Structured page parsing data:
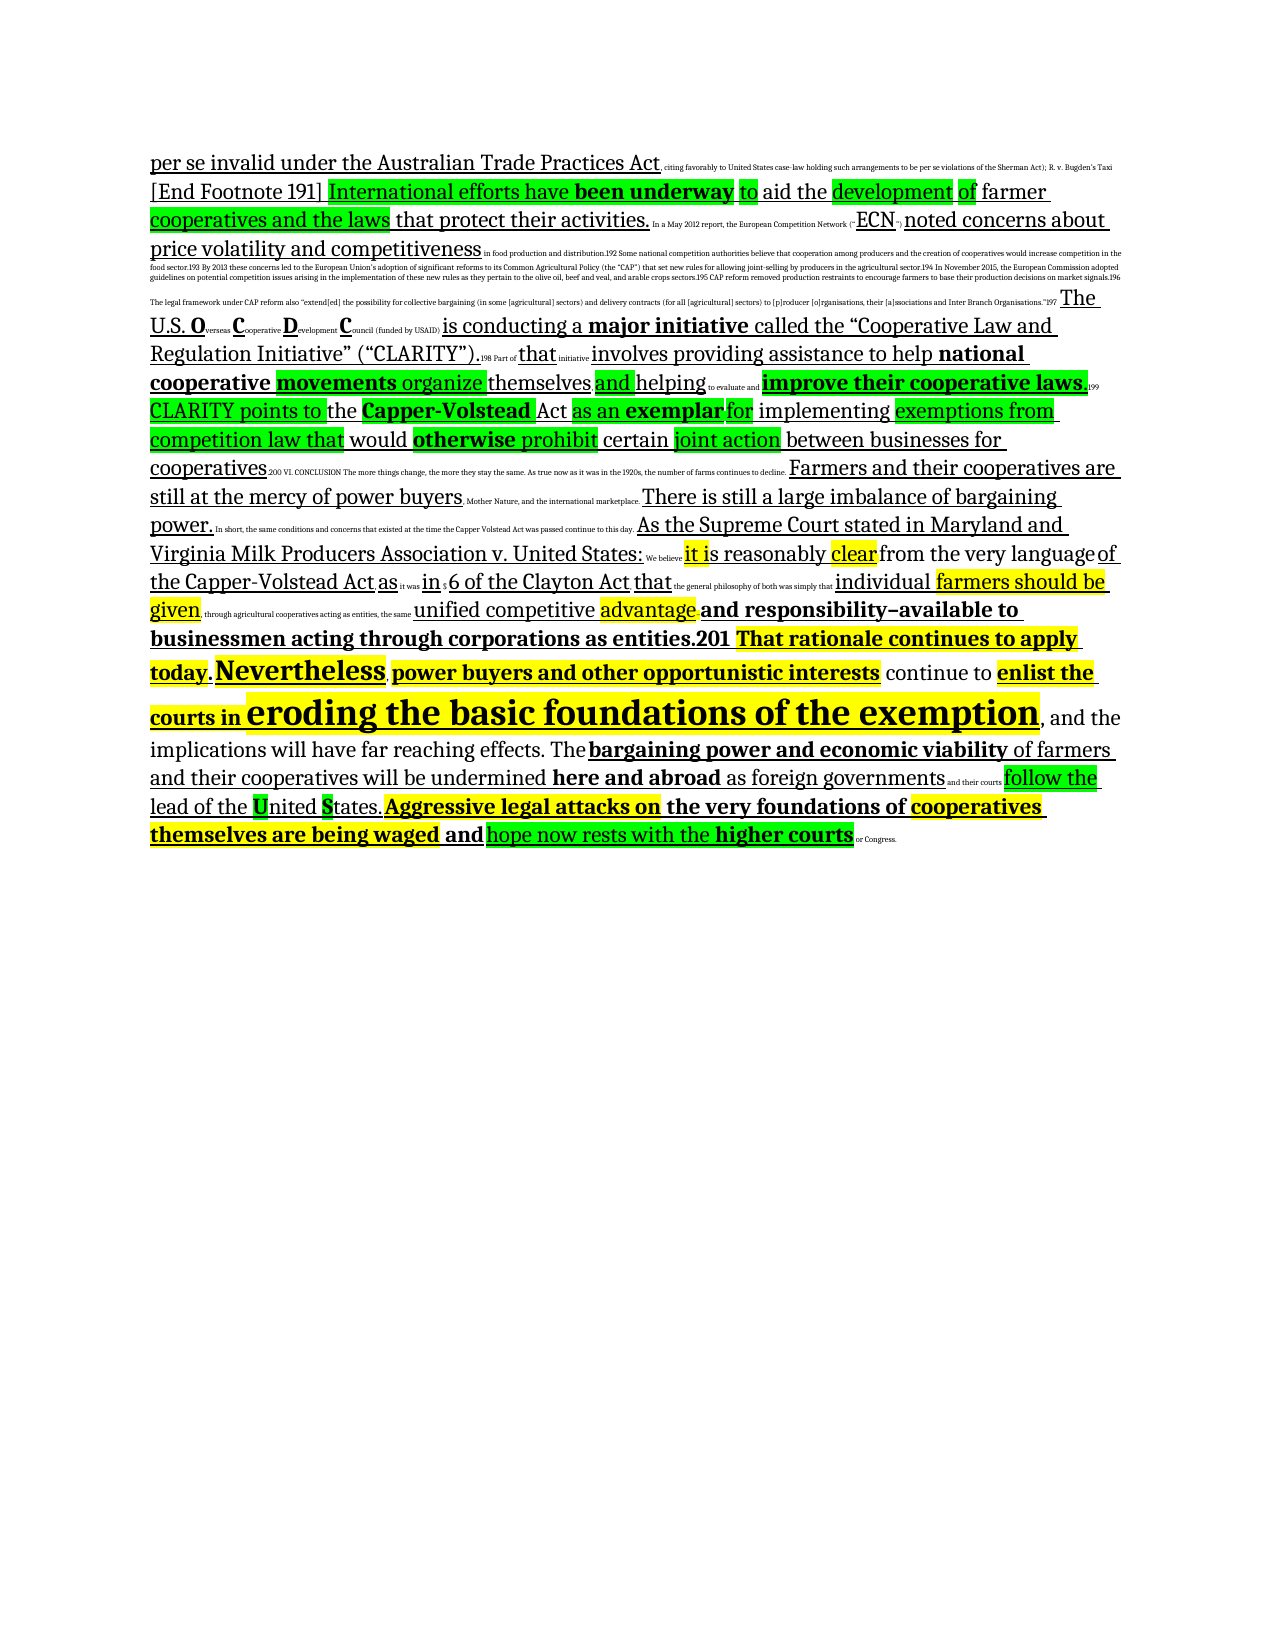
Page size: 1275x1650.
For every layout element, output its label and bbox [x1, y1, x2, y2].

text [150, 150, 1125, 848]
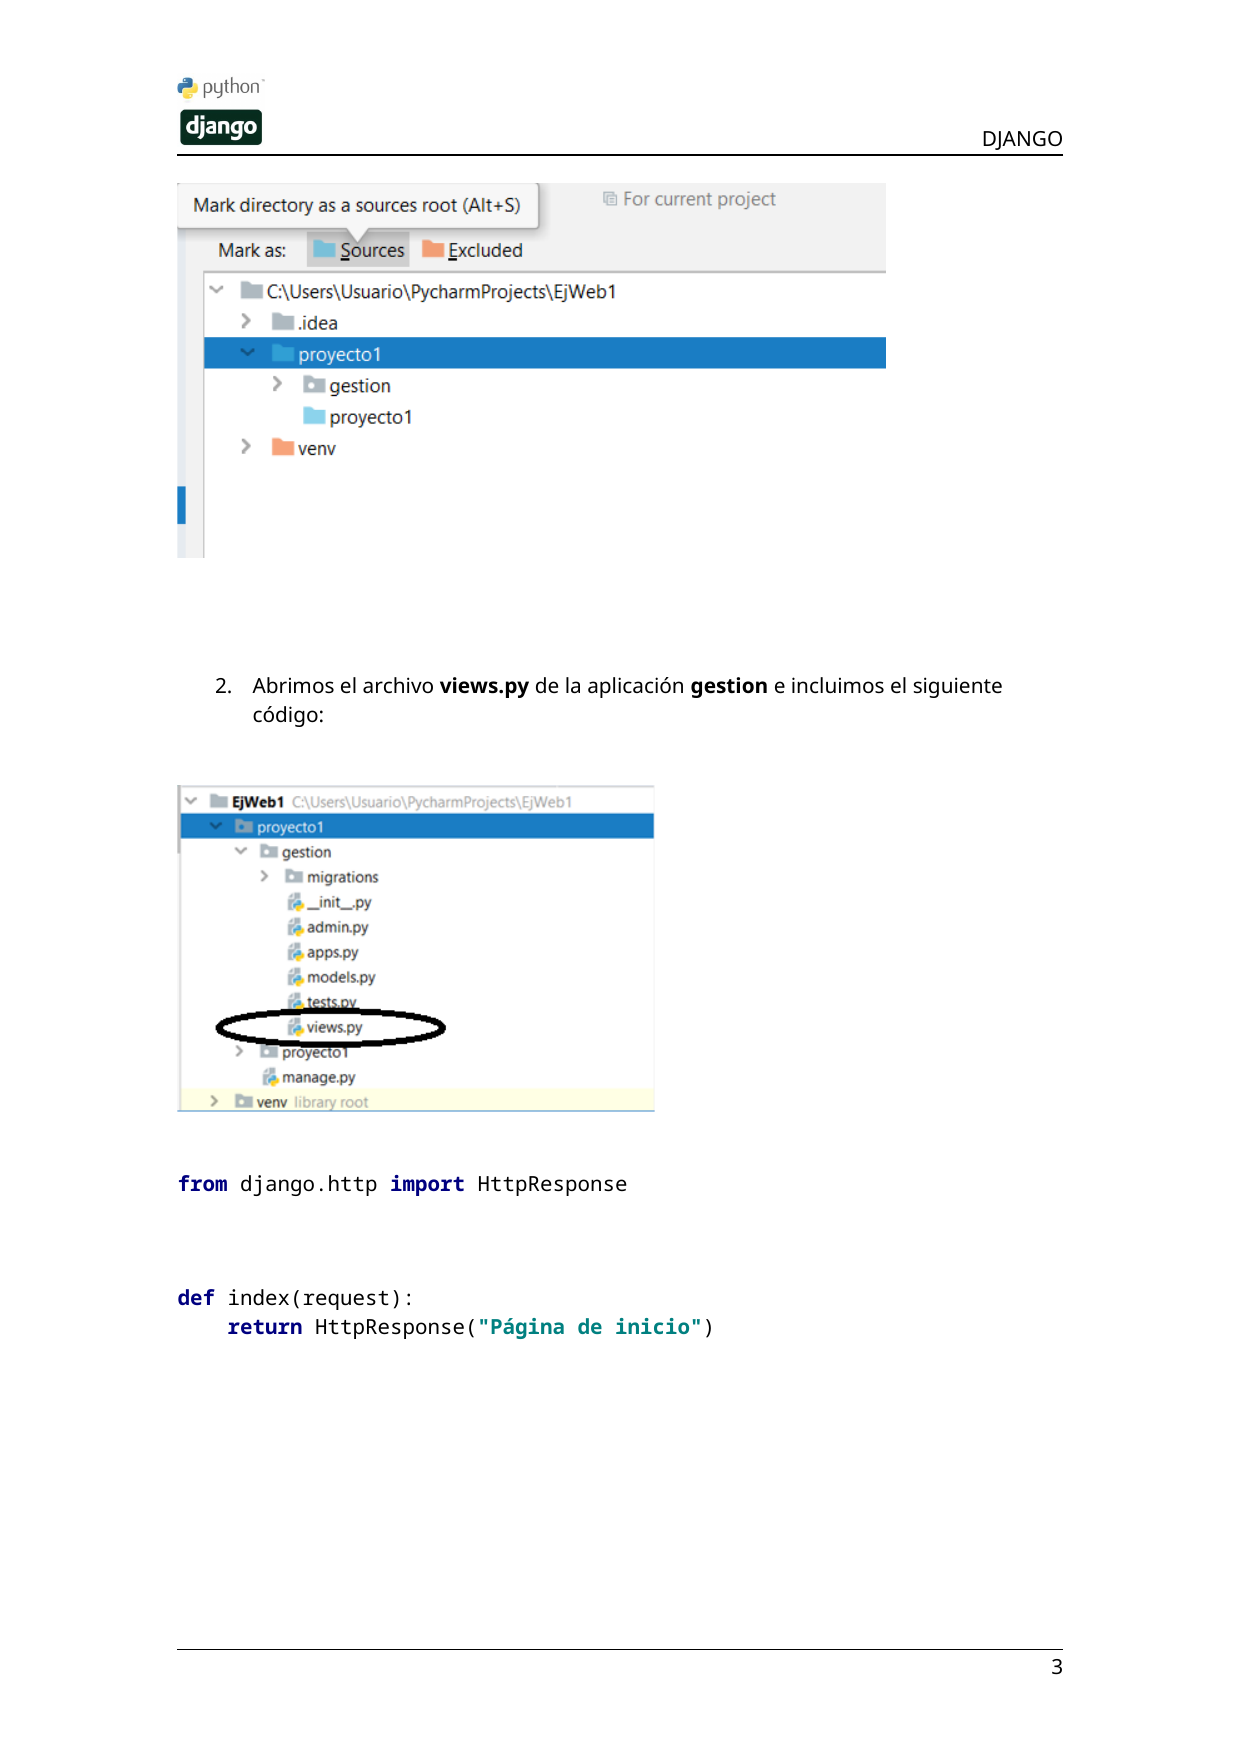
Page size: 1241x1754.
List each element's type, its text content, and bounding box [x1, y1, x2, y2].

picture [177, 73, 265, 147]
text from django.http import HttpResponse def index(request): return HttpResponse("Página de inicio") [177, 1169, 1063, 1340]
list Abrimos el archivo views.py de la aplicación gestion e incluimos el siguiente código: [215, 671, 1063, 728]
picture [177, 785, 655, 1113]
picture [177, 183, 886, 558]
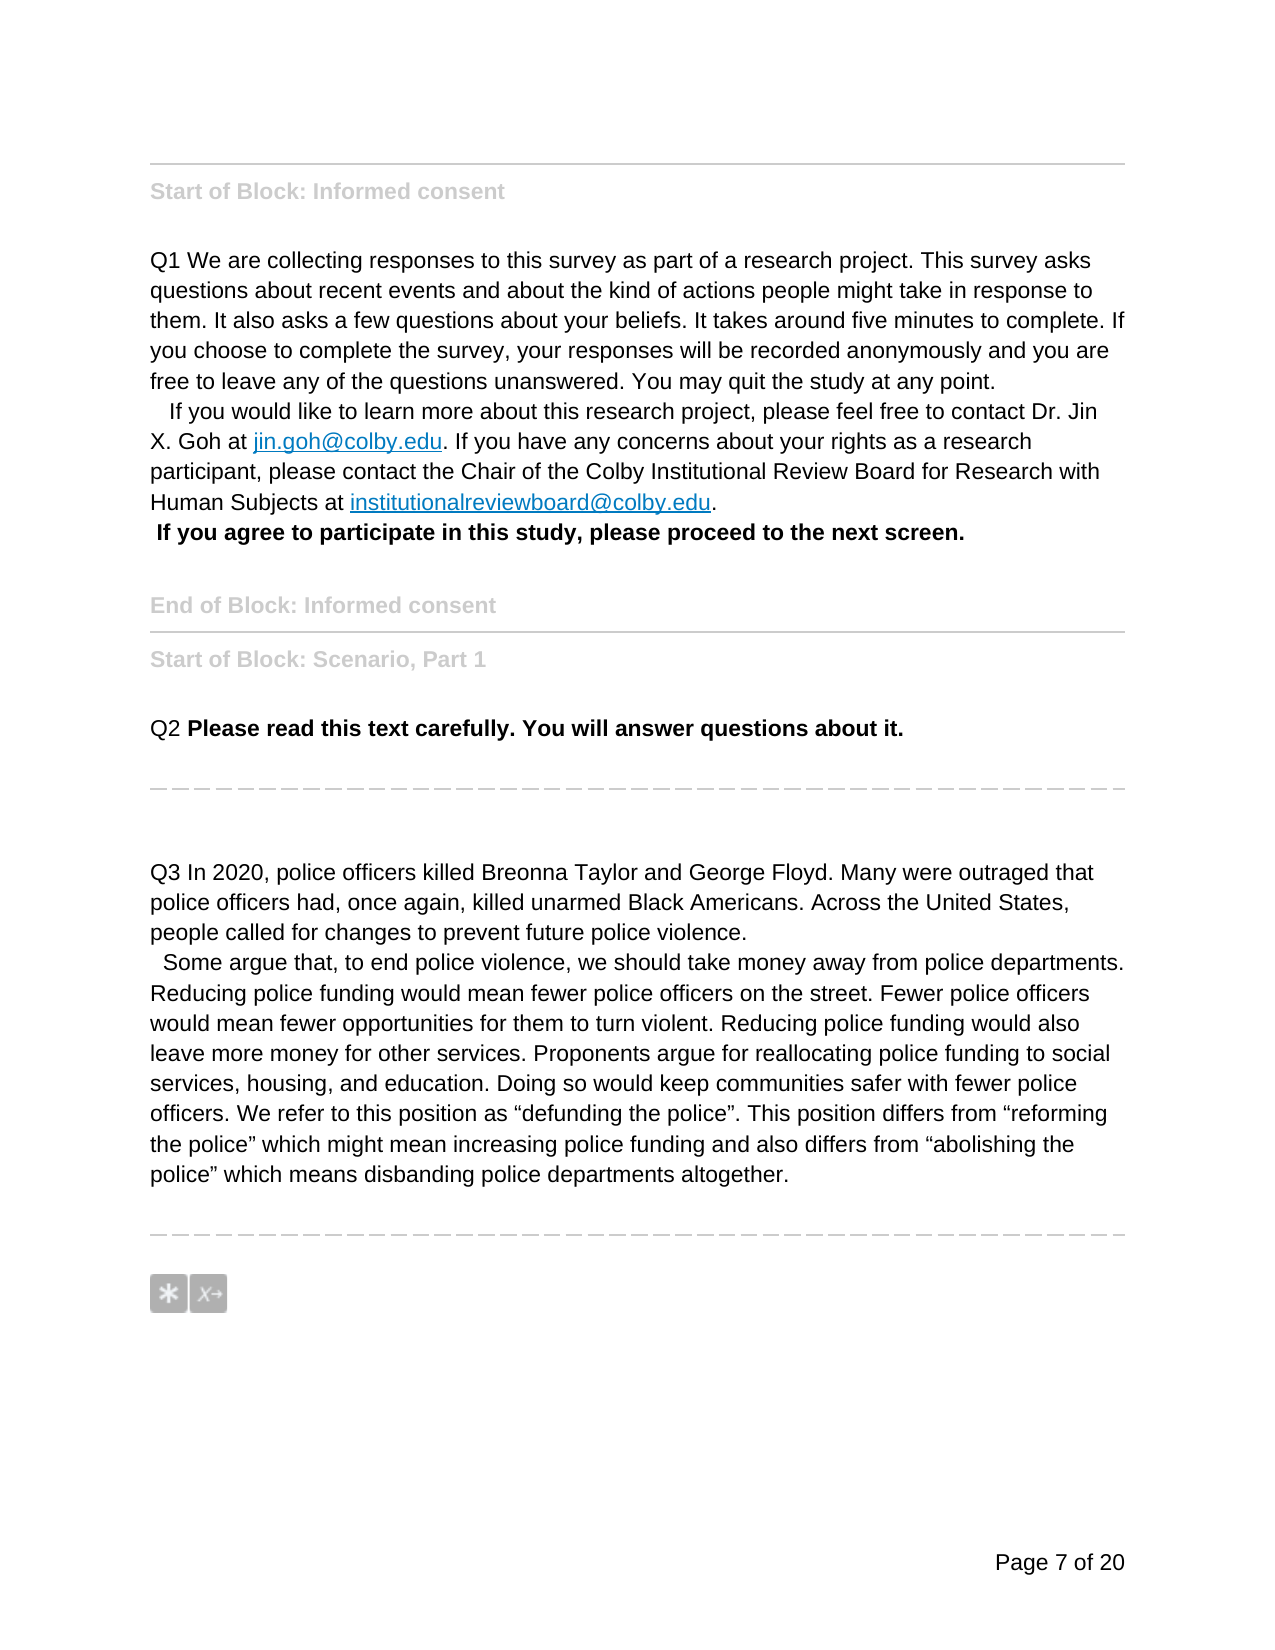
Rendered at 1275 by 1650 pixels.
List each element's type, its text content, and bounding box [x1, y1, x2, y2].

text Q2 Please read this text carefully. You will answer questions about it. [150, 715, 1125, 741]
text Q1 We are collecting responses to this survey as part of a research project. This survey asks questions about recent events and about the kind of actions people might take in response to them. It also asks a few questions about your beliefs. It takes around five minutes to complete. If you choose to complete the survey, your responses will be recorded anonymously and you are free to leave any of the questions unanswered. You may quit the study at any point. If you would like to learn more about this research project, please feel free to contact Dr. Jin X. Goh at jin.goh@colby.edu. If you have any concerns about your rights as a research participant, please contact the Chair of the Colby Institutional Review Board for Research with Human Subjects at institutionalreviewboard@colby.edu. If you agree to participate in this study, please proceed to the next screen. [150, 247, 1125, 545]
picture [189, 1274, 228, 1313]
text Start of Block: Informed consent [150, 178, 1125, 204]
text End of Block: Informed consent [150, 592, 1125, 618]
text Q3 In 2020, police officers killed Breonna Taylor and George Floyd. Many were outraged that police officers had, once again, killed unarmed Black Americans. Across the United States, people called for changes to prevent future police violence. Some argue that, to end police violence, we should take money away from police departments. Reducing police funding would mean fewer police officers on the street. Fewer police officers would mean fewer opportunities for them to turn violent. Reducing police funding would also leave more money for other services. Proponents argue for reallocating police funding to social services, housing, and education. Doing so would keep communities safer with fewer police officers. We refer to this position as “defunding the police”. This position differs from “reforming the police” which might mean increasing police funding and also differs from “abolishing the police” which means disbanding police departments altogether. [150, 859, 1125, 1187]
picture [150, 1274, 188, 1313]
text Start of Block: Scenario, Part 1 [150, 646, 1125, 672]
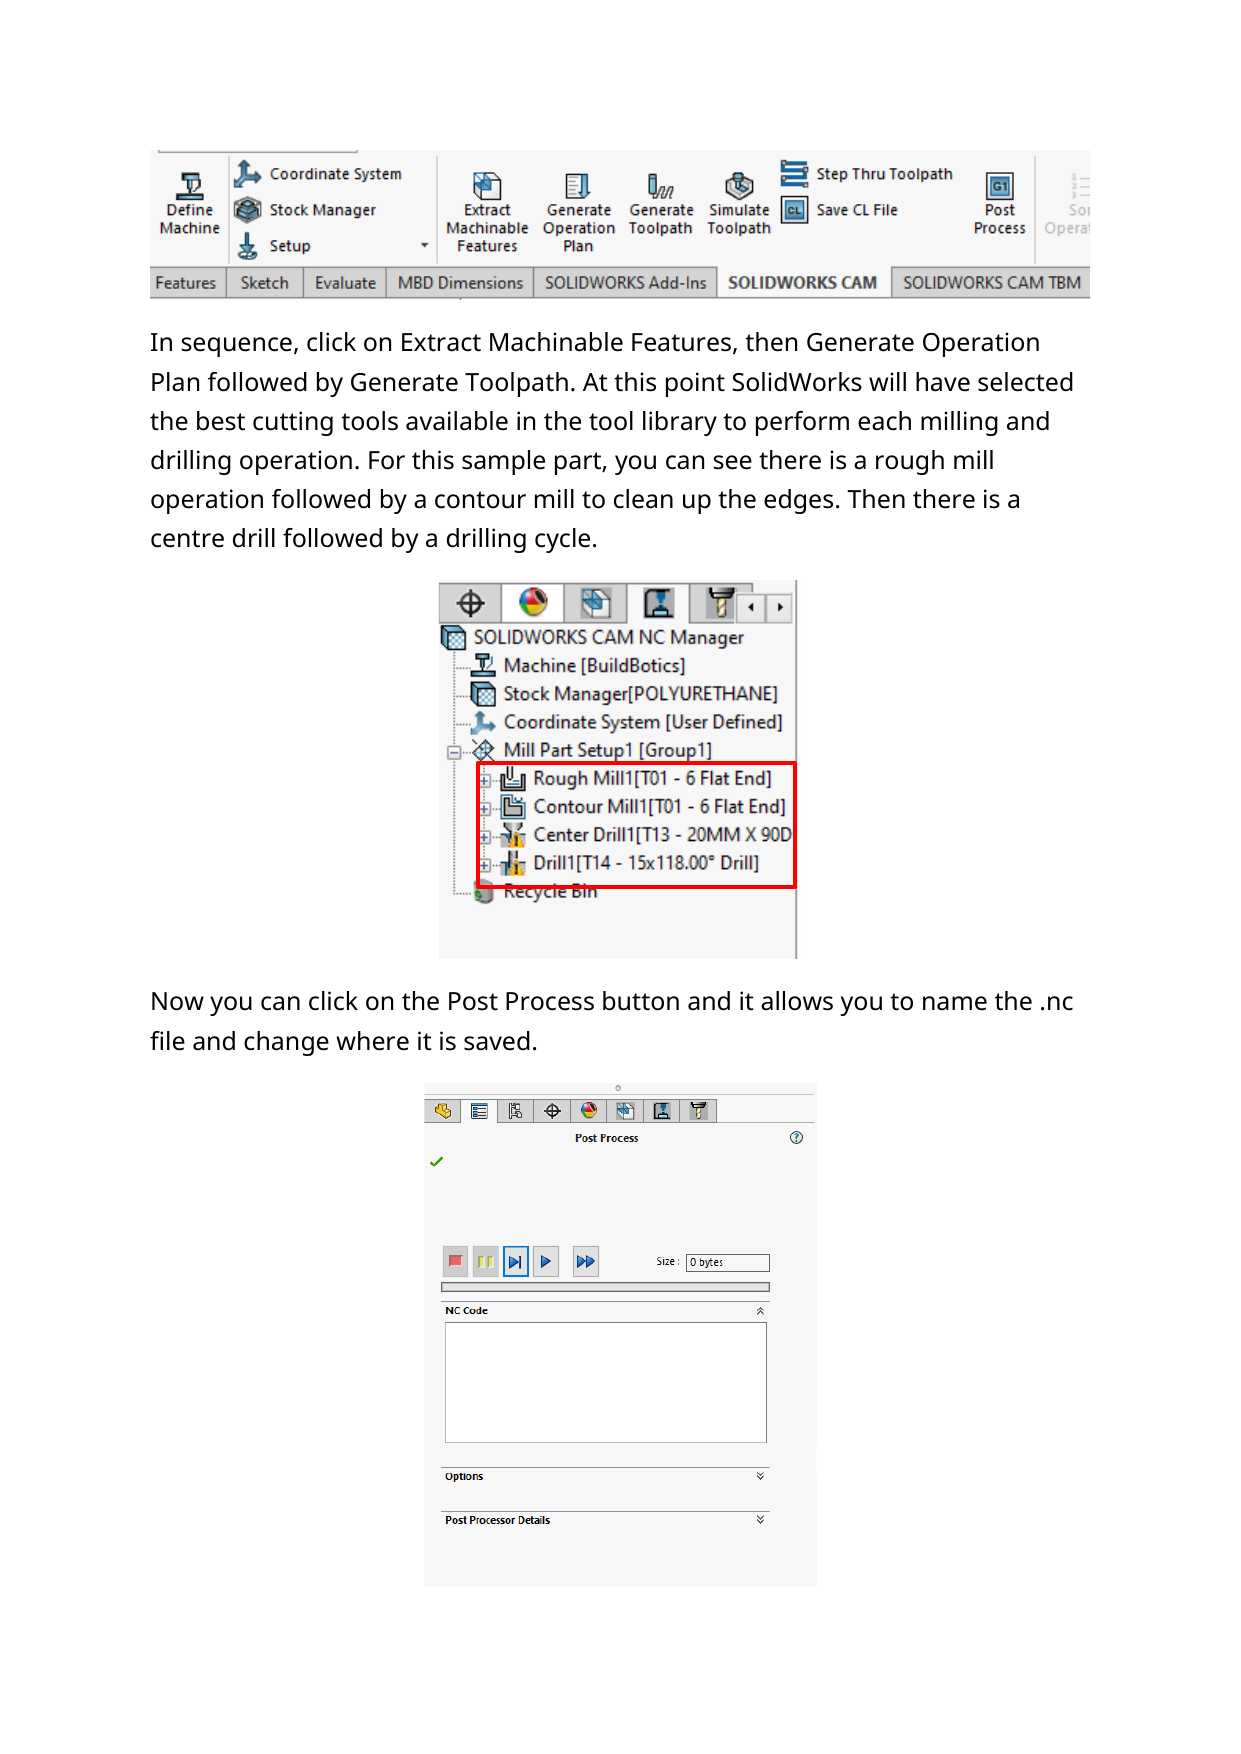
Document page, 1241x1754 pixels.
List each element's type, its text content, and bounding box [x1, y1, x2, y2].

What the exercise asks – Among the records above, find each line containing the string "pixels" and copy it.

Written response –
Rendered at 1275 by 1650 pixels.
Document page, 1241x1754 pixels.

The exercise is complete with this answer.